*** Opening of EXCERPTED RECORDS ***

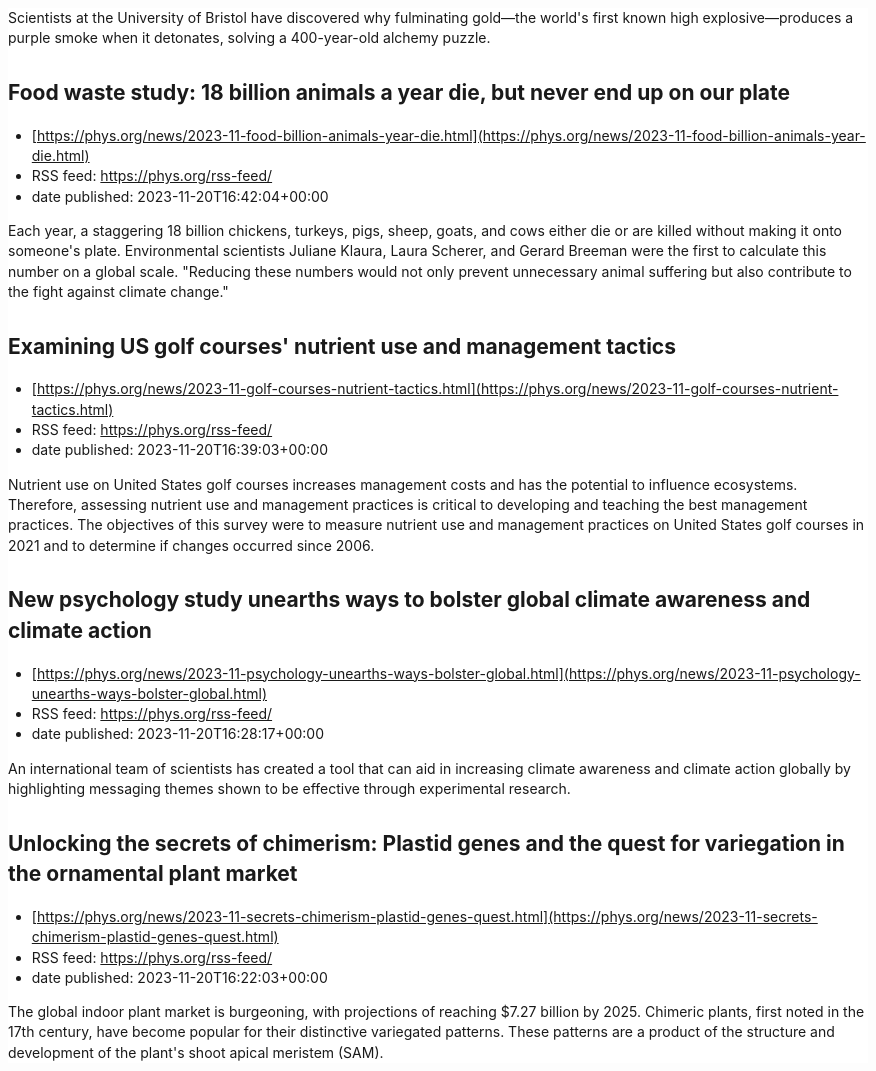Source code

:Scientists at the University of Bristol have discovered why fulminating gold—the world's first known high explosive—produces a purple smoke when it detonates, solving a 400-year-old alchemy puzzle.

## Food waste study: 18 billion animals a year die, but never end up on our plate
 - [https://phys.org/news/2023-11-food-billion-animals-year-die.html](https://phys.org/news/2023-11-food-billion-animals-year-die.html)
 - RSS feed: https://phys.org/rss-feed/
 - date published: 2023-11-20T16:42:04+00:00

Each year, a staggering 18 billion chickens, turkeys, pigs, sheep, goats, and cows either die or are killed without making it onto someone's plate. Environmental scientists Juliane Klaura, Laura Scherer, and Gerard Breeman were the first to calculate this number on a global scale. "Reducing these numbers would not only prevent unnecessary animal suffering but also contribute to the fight against climate change."

## Examining US golf courses' nutrient use and management tactics
 - [https://phys.org/news/2023-11-golf-courses-nutrient-tactics.html](https://phys.org/news/2023-11-golf-courses-nutrient-tactics.html)
 - RSS feed: https://phys.org/rss-feed/
 - date published: 2023-11-20T16:39:03+00:00

Nutrient use on United States golf courses increases management costs and has the potential to influence ecosystems. Therefore, assessing nutrient use and management practices is critical to developing and teaching the best management practices. The objectives of this survey were to measure nutrient use and management practices on United States golf courses in 2021 and to determine if changes occurred since 2006.

## New psychology study unearths ways to bolster global climate awareness and climate action
 - [https://phys.org/news/2023-11-psychology-unearths-ways-bolster-global.html](https://phys.org/news/2023-11-psychology-unearths-ways-bolster-global.html)
 - RSS feed: https://phys.org/rss-feed/
 - date published: 2023-11-20T16:28:17+00:00

An international team of scientists has created a tool that can aid in increasing climate awareness and climate action globally by highlighting messaging themes shown to be effective through experimental research.

## Unlocking the secrets of chimerism: Plastid genes and the quest for variegation in the ornamental plant market
 - [https://phys.org/news/2023-11-secrets-chimerism-plastid-genes-quest.html](https://phys.org/news/2023-11-secrets-chimerism-plastid-genes-quest.html)
 - RSS feed: https://phys.org/rss-feed/
 - date published: 2023-11-20T16:22:03+00:00

The global indoor plant market is burgeoning, with projections of reaching $7.27 billion by 2025. Chimeric plants, first noted in the 17th century, have become popular for their distinctive variegated patterns. These patterns are a product of the structure and development of the plant's shoot apical meristem (SAM).
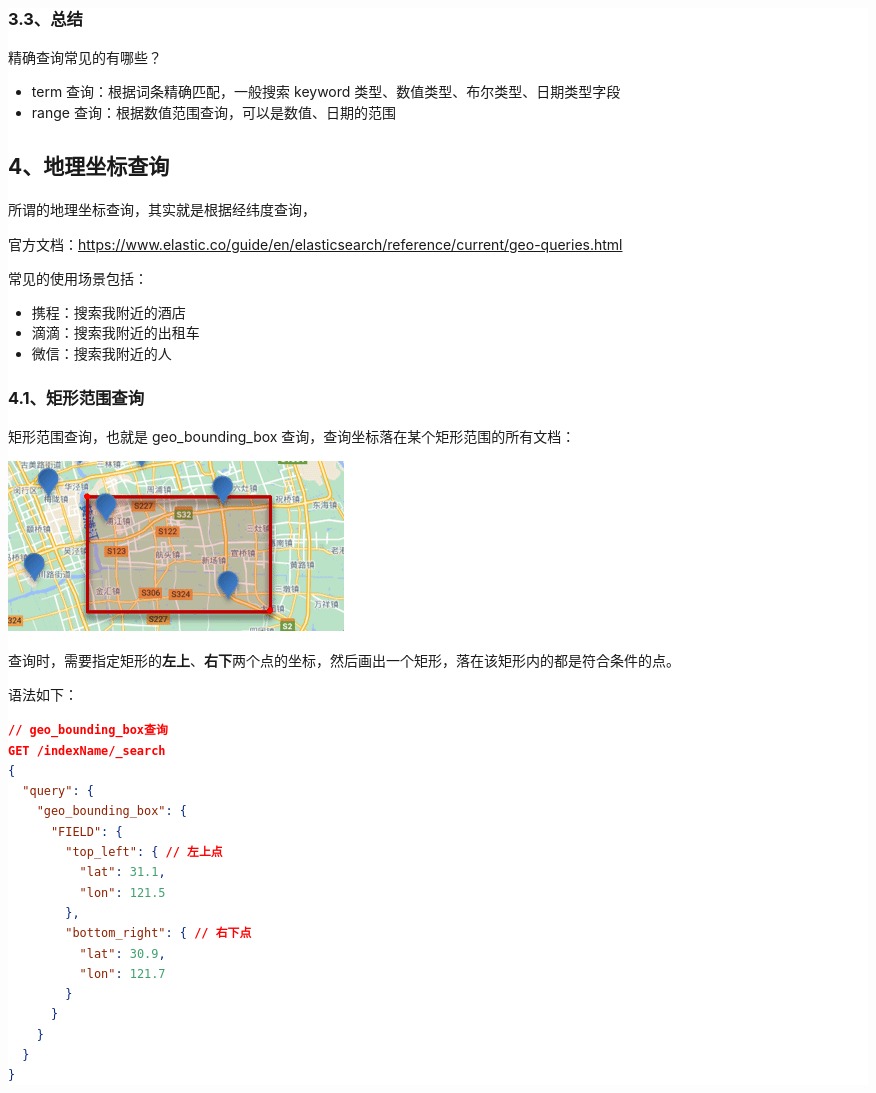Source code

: ### 3.3、总结

精确查询常见的有哪些？

- term 查询：根据词条精确匹配，一般搜索 keyword 类型、数值类型、布尔类型、日期类型字段
- range 查询：根据数值范围查询，可以是数值、日期的范围

## 4、地理坐标查询

所谓的地理坐标查询，其实就是根据经纬度查询，

官方文档：https://www.elastic.co/guide/en/elasticsearch/reference/current/geo-queries.html

常见的使用场景包括：

- 携程：搜索我附近的酒店
- 滴滴：搜索我附近的出租车
- 微信：搜索我附近的人

### 4.1、矩形范围查询

矩形范围查询，也就是 geo_bounding_box 查询，查询坐标落在某个矩形范围的所有文档：

![](img/geo_bounding_box.gif)

查询时，需要指定矩形的**左上**、**右下**两个点的坐标，然后画出一个矩形，落在该矩形内的都是符合条件的点。

语法如下：

```json
// geo_bounding_box查询
GET /indexName/_search
{
  "query": {
    "geo_bounding_box": {
      "FIELD": {
        "top_left": { // 左上点
          "lat": 31.1,
          "lon": 121.5
        },
        "bottom_right": { // 右下点
          "lat": 30.9,
          "lon": 121.7
        }
      }
    }
  }
}
```
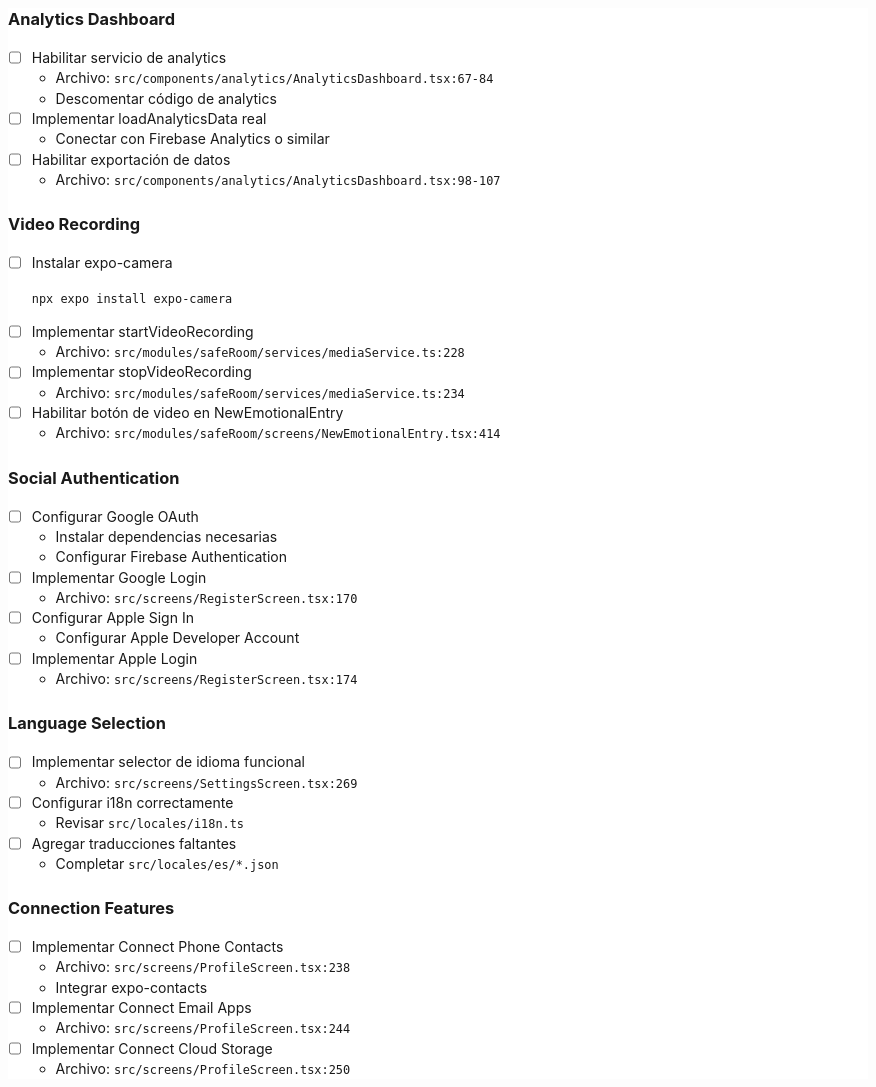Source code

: ### Analytics Dashboard

- [ ] Habilitar servicio de analytics
  - Archivo: `src/components/analytics/AnalyticsDashboard.tsx:67-84`
  - Descomentar código de analytics
- [ ] Implementar loadAnalyticsData real
  - Conectar con Firebase Analytics o similar
- [ ] Habilitar exportación de datos
  - Archivo: `src/components/analytics/AnalyticsDashboard.tsx:98-107`

### Video Recording

- [ ] Instalar expo-camera
  ```bash
  npx expo install expo-camera
  ```
- [ ] Implementar startVideoRecording
  - Archivo: `src/modules/safeRoom/services/mediaService.ts:228`
- [ ] Implementar stopVideoRecording
  - Archivo: `src/modules/safeRoom/services/mediaService.ts:234`
- [ ] Habilitar botón de video en NewEmotionalEntry
  - Archivo: `src/modules/safeRoom/screens/NewEmotionalEntry.tsx:414`

### Social Authentication

- [ ] Configurar Google OAuth
  - Instalar dependencias necesarias
  - Configurar Firebase Authentication
- [ ] Implementar Google Login
  - Archivo: `src/screens/RegisterScreen.tsx:170`
- [ ] Configurar Apple Sign In
  - Configurar Apple Developer Account
- [ ] Implementar Apple Login
  - Archivo: `src/screens/RegisterScreen.tsx:174`

### Language Selection

- [ ] Implementar selector de idioma funcional
  - Archivo: `src/screens/SettingsScreen.tsx:269`
- [ ] Configurar i18n correctamente
  - Revisar `src/locales/i18n.ts`
- [ ] Agregar traducciones faltantes
  - Completar `src/locales/es/*.json`

### Connection Features

- [ ] Implementar Connect Phone Contacts
  - Archivo: `src/screens/ProfileScreen.tsx:238`
  - Integrar expo-contacts
- [ ] Implementar Connect Email Apps
  - Archivo: `src/screens/ProfileScreen.tsx:244`
- [ ] Implementar Connect Cloud Storage
  - Archivo: `src/screens/ProfileScreen.tsx:250`

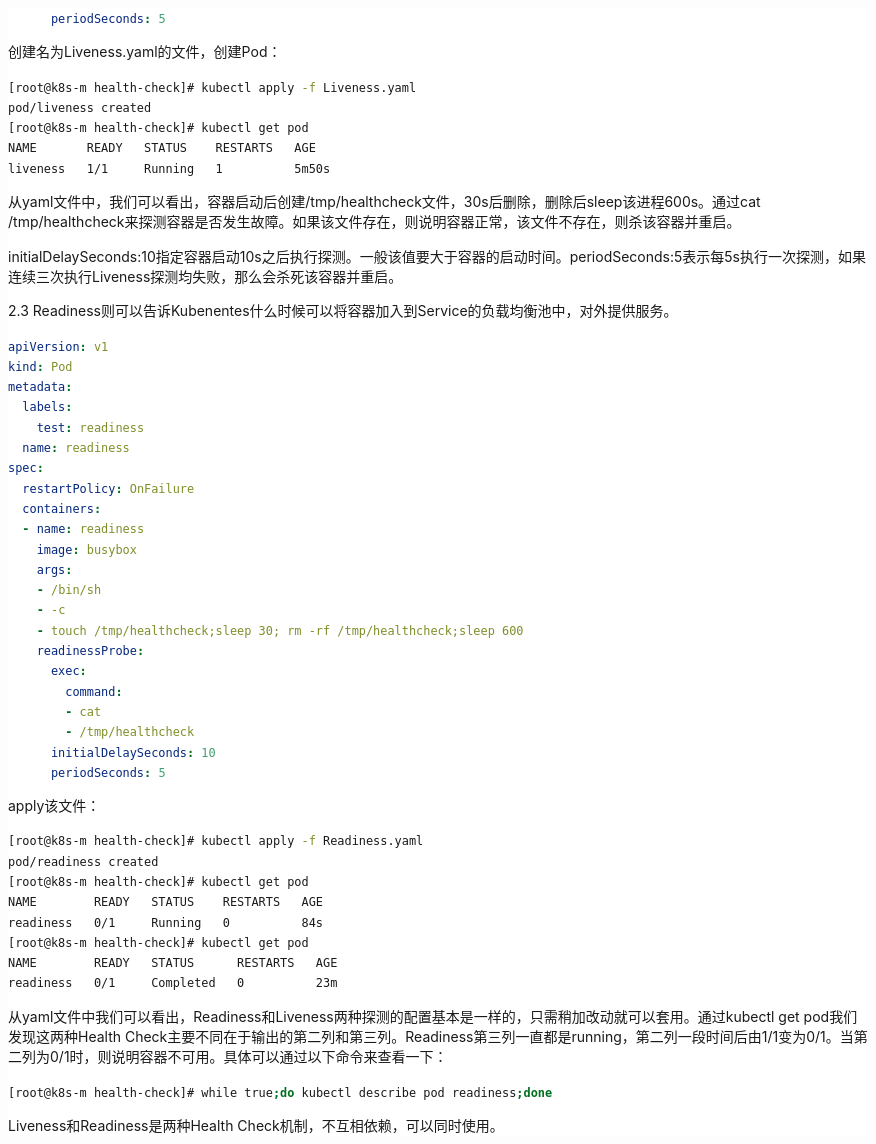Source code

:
 ```yaml
      periodSeconds: 5
```
创建名为Liveness.yaml的文件，创建Pod：
```bash
[root@k8s-m health-check]# kubectl apply -f Liveness.yaml
pod/liveness created
[root@k8s-m health-check]# kubectl get pod
NAME       READY   STATUS    RESTARTS   AGE
liveness   1/1     Running   1          5m50s
```
从yaml文件中，我们可以看出，容器启动后创建/tmp/healthcheck文件，30s后删除，删除后sleep该进程600s。通过cat /tmp/healthcheck来探测容器是否发生故障。如果该文件存在，则说明容器正常，该文件不存在，则杀该容器并重启。

initialDelaySeconds:10指定容器启动10s之后执行探测。一般该值要大于容器的启动时间。periodSeconds:5表示每5s执行一次探测，如果连续三次执行Liveness探测均失败，那么会杀死该容器并重启。

2.3 Readiness则可以告诉Kubenentes什么时候可以将容器加入到Service的负载均衡池中，对外提供服务。
```yaml
apiVersion: v1
kind: Pod
metadata:
  labels:
    test: readiness
  name: readiness
spec:
  restartPolicy: OnFailure
  containers:
  - name: readiness
    image: busybox
    args:
    - /bin/sh
    - -c
    - touch /tmp/healthcheck;sleep 30; rm -rf /tmp/healthcheck;sleep 600
    readinessProbe:
      exec:
        command:
        - cat
        - /tmp/healthcheck
      initialDelaySeconds: 10
      periodSeconds: 5
```
apply该文件：
```bash
[root@k8s-m health-check]# kubectl apply -f Readiness.yaml
pod/readiness created
[root@k8s-m health-check]# kubectl get pod
NAME        READY   STATUS    RESTARTS   AGE
readiness   0/1     Running   0          84s
[root@k8s-m health-check]# kubectl get pod
NAME        READY   STATUS      RESTARTS   AGE
readiness   0/1     Completed   0          23m
```
从yaml文件中我们可以看出，Readiness和Liveness两种探测的配置基本是一样的，只需稍加改动就可以套用。通过kubectl get pod我们发现这两种Health Check主要不同在于输出的第二列和第三列。Readiness第三列一直都是running，第二列一段时间后由1/1变为0/1。当第二列为0/1时，则说明容器不可用。具体可以通过以下命令来查看一下：
```bash
[root@k8s-m health-check]# while true;do kubectl describe pod readiness;done
```
Liveness和Readiness是两种Health Check机制，不互相依赖，可以同时使用。
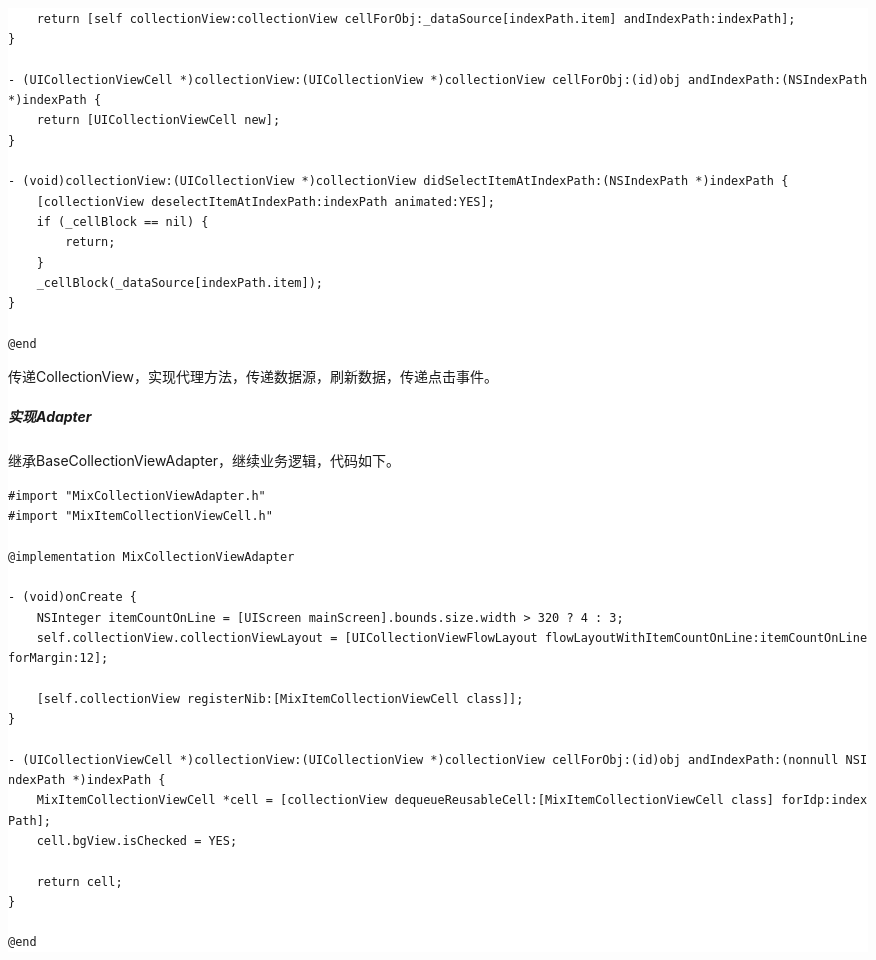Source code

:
 ```
    return [self collectionView:collectionView cellForObj:_dataSource[indexPath.item] andIndexPath:indexPath];
}

- (UICollectionViewCell *)collectionView:(UICollectionView *)collectionView cellForObj:(id)obj andIndexPath:(NSIndexPath *)indexPath {
    return [UICollectionViewCell new];
}

- (void)collectionView:(UICollectionView *)collectionView didSelectItemAtIndexPath:(NSIndexPath *)indexPath {
    [collectionView deselectItemAtIndexPath:indexPath animated:YES];
    if (_cellBlock == nil) {
        return;
    }
    _cellBlock(_dataSource[indexPath.item]);
}

@end
```

传递CollectionView，实现代理方法，传递数据源，刷新数据，传递点击事件。

##### 实现Adapter

继承BaseCollectionViewAdapter，继续业务逻辑，代码如下。

```
#import "MixCollectionViewAdapter.h"
#import "MixItemCollectionViewCell.h"

@implementation MixCollectionViewAdapter

- (void)onCreate {
    NSInteger itemCountOnLine = [UIScreen mainScreen].bounds.size.width > 320 ? 4 : 3;
    self.collectionView.collectionViewLayout = [UICollectionViewFlowLayout flowLayoutWithItemCountOnLine:itemCountOnLine forMargin:12];
    
    [self.collectionView registerNib:[MixItemCollectionViewCell class]];
}

- (UICollectionViewCell *)collectionView:(UICollectionView *)collectionView cellForObj:(id)obj andIndexPath:(nonnull NSIndexPath *)indexPath {
    MixItemCollectionViewCell *cell = [collectionView dequeueReusableCell:[MixItemCollectionViewCell class] forIdp:indexPath];
    cell.bgView.isChecked = YES;
    
    return cell;
}

@end
```
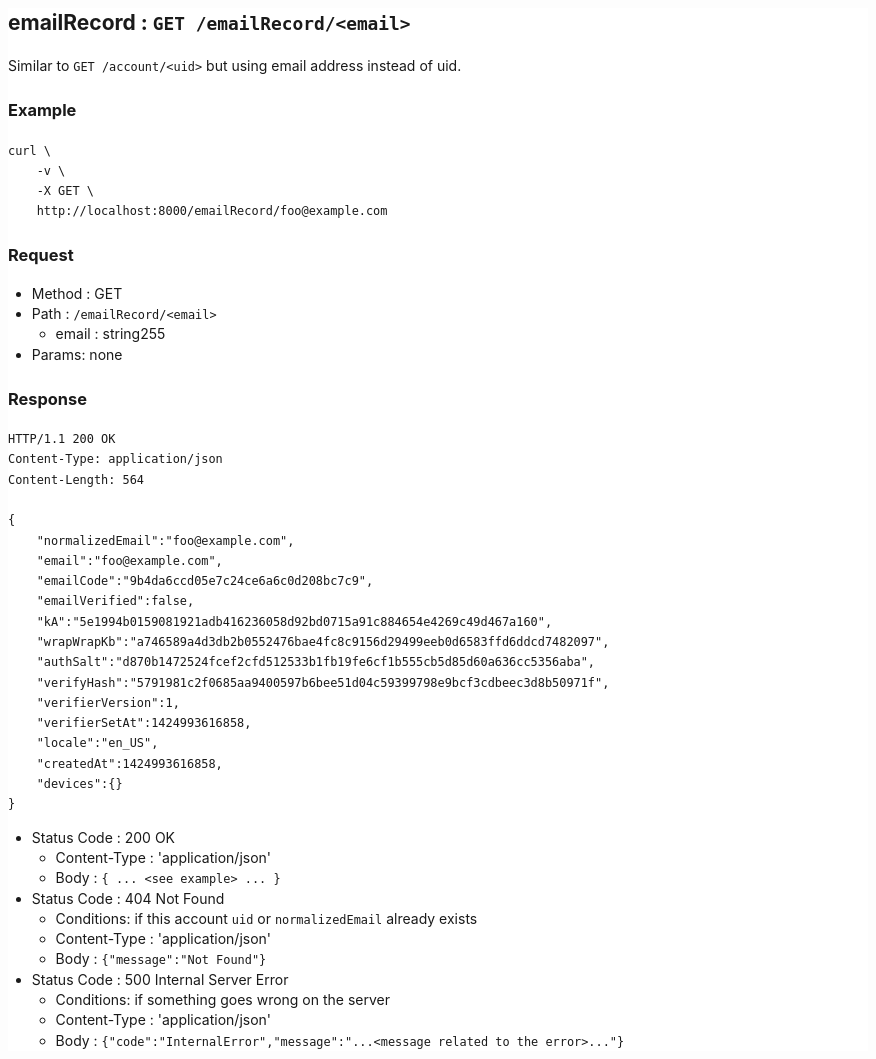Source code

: 
## emailRecord : `GET /emailRecord/<email>`

Similar to `GET /account/<uid>` but using email address instead of uid.

### Example

```
curl \
    -v \
    -X GET \
    http://localhost:8000/emailRecord/foo@example.com
```

### Request

* Method : GET
* Path : `/emailRecord/<email>`
    * email : string255
* Params: none

### Response

```
HTTP/1.1 200 OK
Content-Type: application/json
Content-Length: 564

{
    "normalizedEmail":"foo@example.com",
    "email":"foo@example.com",
    "emailCode":"9b4da6ccd05e7c24ce6a6c0d208bc7c9",
    "emailVerified":false,
    "kA":"5e1994b0159081921adb416236058d92bd0715a91c884654e4269c49d467a160",
    "wrapWrapKb":"a746589a4d3db2b0552476bae4fc8c9156d29499eeb0d6583ffd6ddcd7482097",
    "authSalt":"d870b1472524fcef2cfd512533b1fb19fe6cf1b555cb5d85d60a636cc5356aba",
    "verifyHash":"5791981c2f0685aa9400597b6bee51d04c59399798e9bcf3cdbeec3d8b50971f",
    "verifierVersion":1,
    "verifierSetAt":1424993616858,
    "locale":"en_US",
    "createdAt":1424993616858,
    "devices":{}
}
```

* Status Code : 200 OK
    * Content-Type : 'application/json'
    * Body : `{ ... <see example> ... }`
* Status Code : 404 Not Found
    * Conditions: if this account `uid` or `normalizedEmail` already exists
    * Content-Type : 'application/json'
    * Body : `{"message":"Not Found"}`
* Status Code : 500 Internal Server Error
    * Conditions: if something goes wrong on the server
    * Content-Type : 'application/json'
    * Body : `{"code":"InternalError","message":"...<message related to the error>..."}`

*** Close of EXCERPTED RECORDS ***

**TRY IT**.
Begin at the first line of the data above and repeat each line exactly, stopping after the line containing "400-year-old alchemy puzzle.". Omit the pictures.

**RESPONSE TO THIS EXERCISE**.
Source code

:Scientists at the University of Bristol have discovered why fulminating gold—the world's first known high explosive—produces a purple smoke when it detonates, solving a 400-year-old alchemy puzzle.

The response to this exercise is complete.